→ WHAT THE EXERCISE ASKS
Repeat exactly the lines from the line containing "Identify the document" through the last line of the records below, inclusive, and nothing else.
--------------------
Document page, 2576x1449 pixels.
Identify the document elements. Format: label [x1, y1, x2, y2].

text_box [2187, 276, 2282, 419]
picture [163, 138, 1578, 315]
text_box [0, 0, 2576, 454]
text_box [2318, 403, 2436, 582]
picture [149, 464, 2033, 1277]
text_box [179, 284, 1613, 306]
--------------------
→ WRITTEN ANSWER
Identify the document elements. Format: label [x1, y1, x2, y2].

text_box [2187, 276, 2282, 419]
picture [163, 138, 1578, 315]
text_box [0, 0, 2576, 454]
text_box [2318, 403, 2436, 582]
picture [149, 464, 2033, 1277]
text_box [179, 284, 1613, 306]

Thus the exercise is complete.